ASSIGNMENT:
Answer these questions using the post on kids imitating their parents:
1. From what age are kids wired to learn from imitation?
2. Which toys does it name that toddlers play with when imitating actions and roles?
3. What expression does the writer's son shout out at embarrassing times?

SELECTED TEXT:

Do you ever have a day (or days) when you just feel like you’ve done nothing right as a parent? We all have. We all mess up. Today’s post is for you.
Or maybe you’ve been wondering whether your efforts at talking to your kids about your values and actively modelling kindness, empathy, and respect are making an impact at all on them? Trust me. They are. This post is for you too!
This is a friendly reminder of the powerful influence that we have on our kids – for good, for bad, and in this case…for funny! When kids imitate parents, the results can be hilarious (even if only on later reflection.)
Check out these stories and I hope they make you smile, make you feel less alone, and make you feel like it’s okay if we make some mistakes!
This post contains Amazon Affiliate links. Please see Disclosure for full details.
Starting at birth, kids are wired to learn from imitation. Did you ever try sticking your tongue out at your newborn and witness him/her sticking theirs back at you?
As they grow, their ability to imitate develops also. In toddlerhood, you will see them imitating actions and roles (changing diapers of dolls and playing with toys like toy vacuums and lawnmowers). This kind of imitation allows them to practise the skills of daily living and eventually to try on gender roles.
As they learn to speak, they not only learn words through imitation, but also common expressions.
My son has been known to shout out, “What the heck!” (one of my favourite expressions) at inappropriate and highly embarrassing times! Somehow it doesn’t seem that much better than “hell” when coming out of a 3 year old’s mouth…
Kids are also learning social skills by imitation.

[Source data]

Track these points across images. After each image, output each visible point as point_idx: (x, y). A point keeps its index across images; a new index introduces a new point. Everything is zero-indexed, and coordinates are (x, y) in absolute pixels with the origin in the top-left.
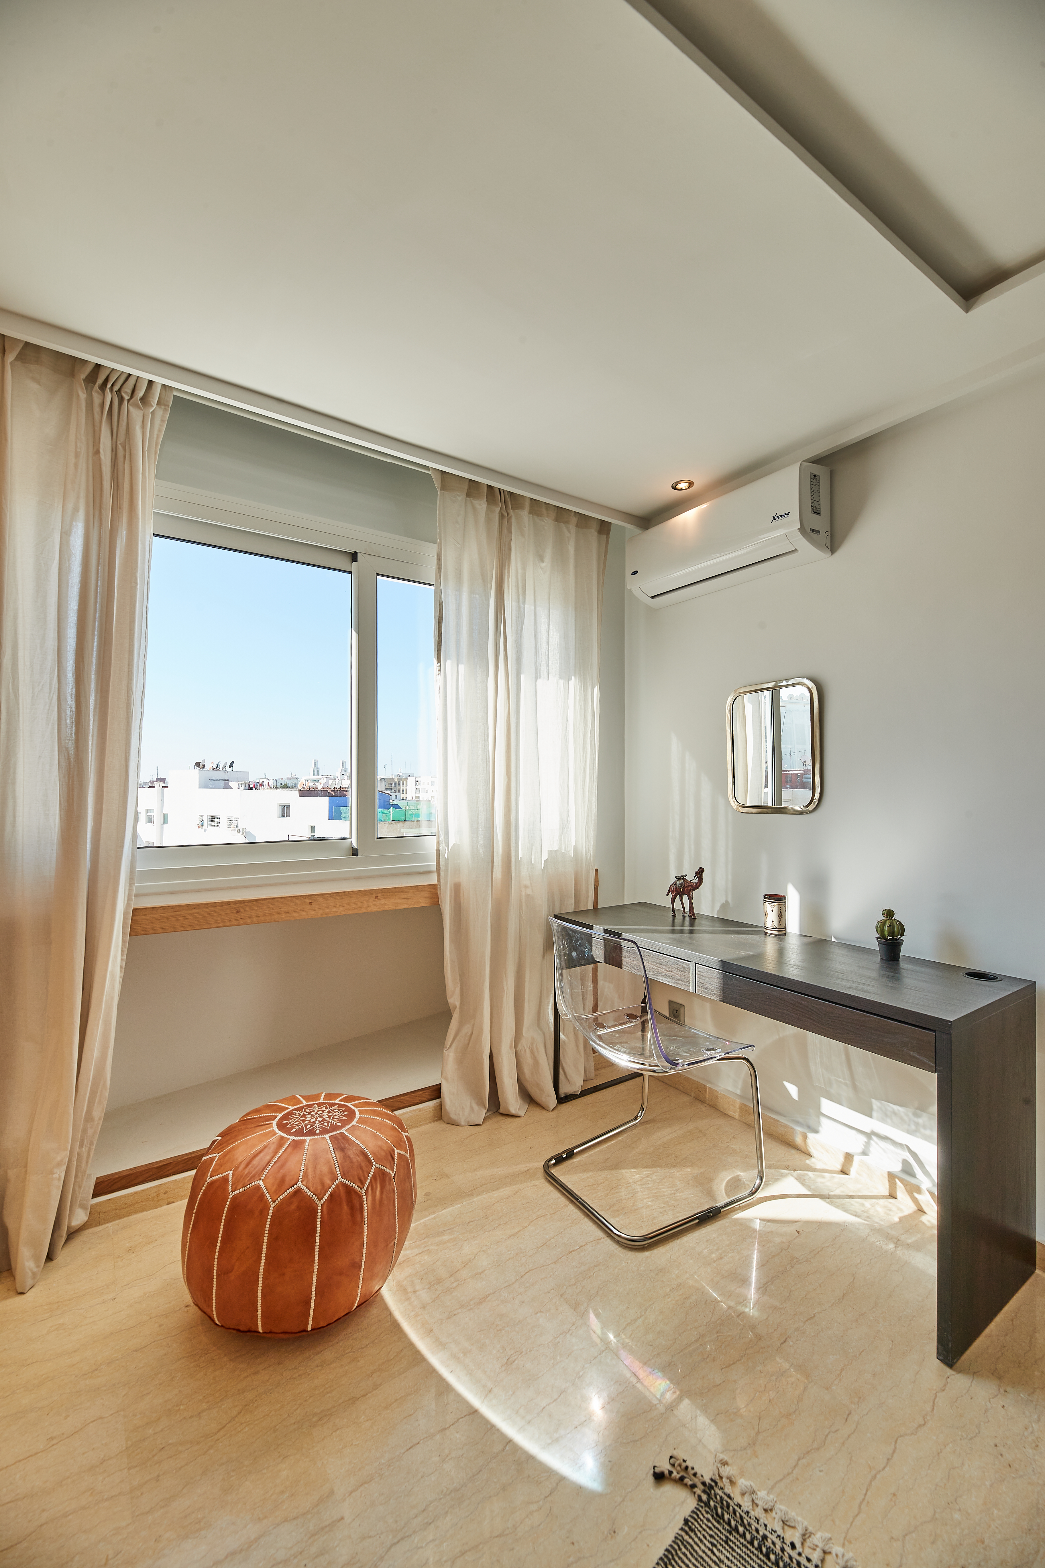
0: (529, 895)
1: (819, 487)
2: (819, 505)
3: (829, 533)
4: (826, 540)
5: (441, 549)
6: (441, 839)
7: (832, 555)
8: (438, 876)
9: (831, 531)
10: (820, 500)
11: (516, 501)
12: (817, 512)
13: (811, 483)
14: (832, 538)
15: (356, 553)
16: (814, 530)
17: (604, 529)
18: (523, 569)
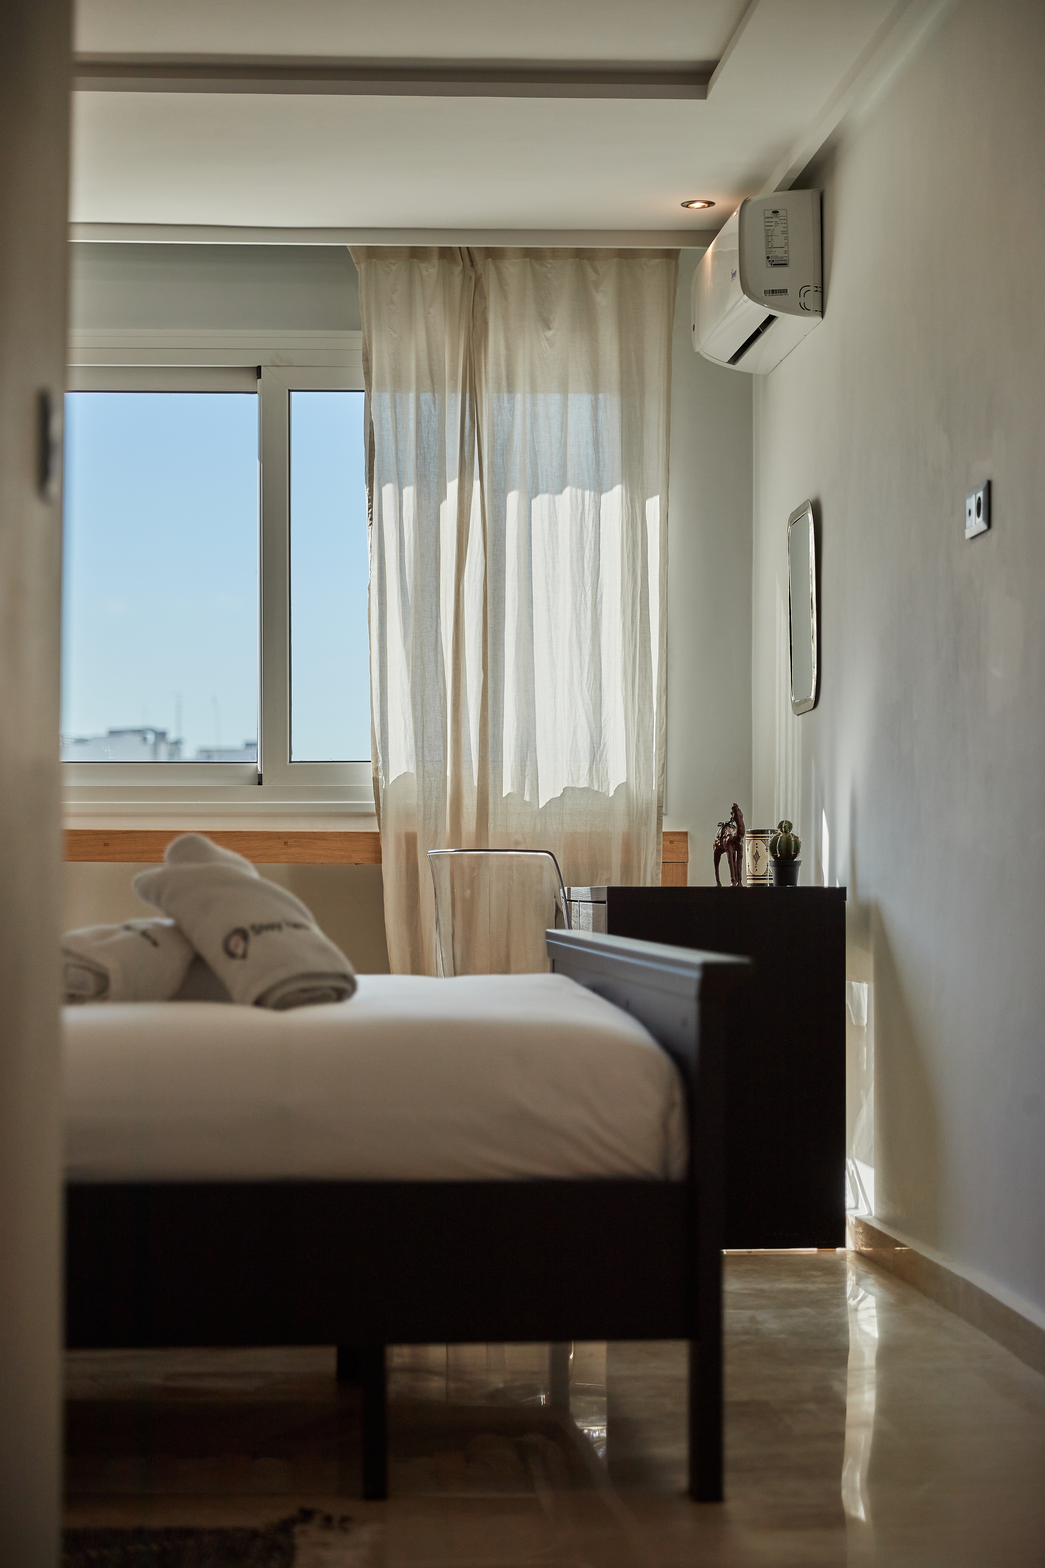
1: (785, 221)
2: (786, 252)
3: (812, 288)
4: (802, 300)
5: (370, 345)
6: (380, 764)
7: (823, 318)
8: (379, 820)
9: (821, 283)
10: (787, 244)
11: (492, 254)
12: (781, 262)
13: (767, 224)
14: (822, 292)
15: (259, 368)
16: (773, 291)
17: (671, 255)
18: (508, 348)
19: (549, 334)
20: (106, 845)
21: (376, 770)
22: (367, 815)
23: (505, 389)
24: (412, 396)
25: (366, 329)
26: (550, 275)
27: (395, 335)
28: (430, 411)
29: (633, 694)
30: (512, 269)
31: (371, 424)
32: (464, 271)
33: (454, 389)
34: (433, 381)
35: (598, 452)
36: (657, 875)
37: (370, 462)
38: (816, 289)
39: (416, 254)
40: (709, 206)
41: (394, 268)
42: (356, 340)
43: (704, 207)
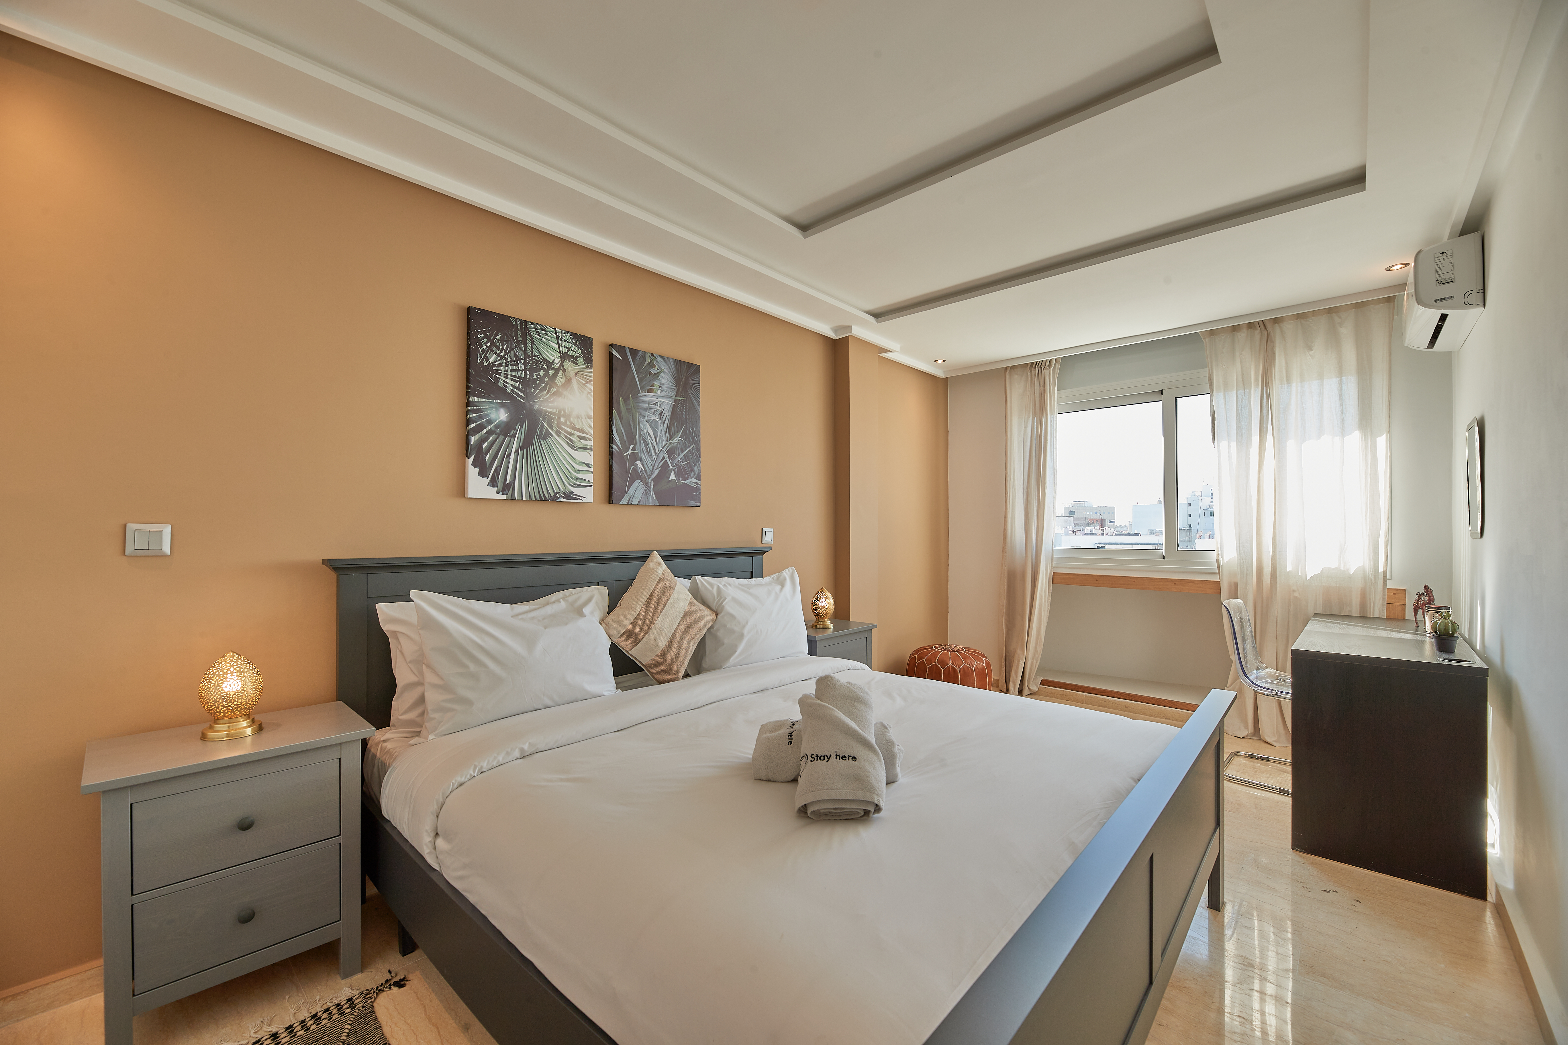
0: (1296, 597)
1: (1452, 259)
2: (1452, 274)
3: (1475, 291)
4: (1466, 300)
5: (1212, 373)
6: (1220, 552)
7: (1484, 308)
8: (1220, 576)
9: (1483, 287)
10: (1453, 270)
11: (1276, 321)
12: (1448, 281)
13: (1436, 261)
14: (1484, 293)
15: (1162, 390)
16: (1441, 299)
17: (1389, 300)
18: (1286, 363)
19: (1311, 353)
20: (1097, 580)
21: (1218, 555)
22: (1214, 573)
23: (1285, 382)
24: (1235, 392)
25: (1210, 366)
26: (1311, 325)
27: (1224, 367)
28: (1242, 397)
29: (1366, 521)
30: (1288, 327)
31: (1213, 407)
32: (1261, 332)
33: (1256, 386)
34: (1244, 384)
35: (1343, 405)
36: (1383, 610)
37: (1213, 423)
38: (1478, 291)
39: (1235, 329)
40: (1405, 266)
41: (1223, 338)
42: (1205, 373)
43: (1402, 268)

ANSWER SECTION:
1. From birth.
2. Toy vacuums and lawnmowers.
3. "What the heck!"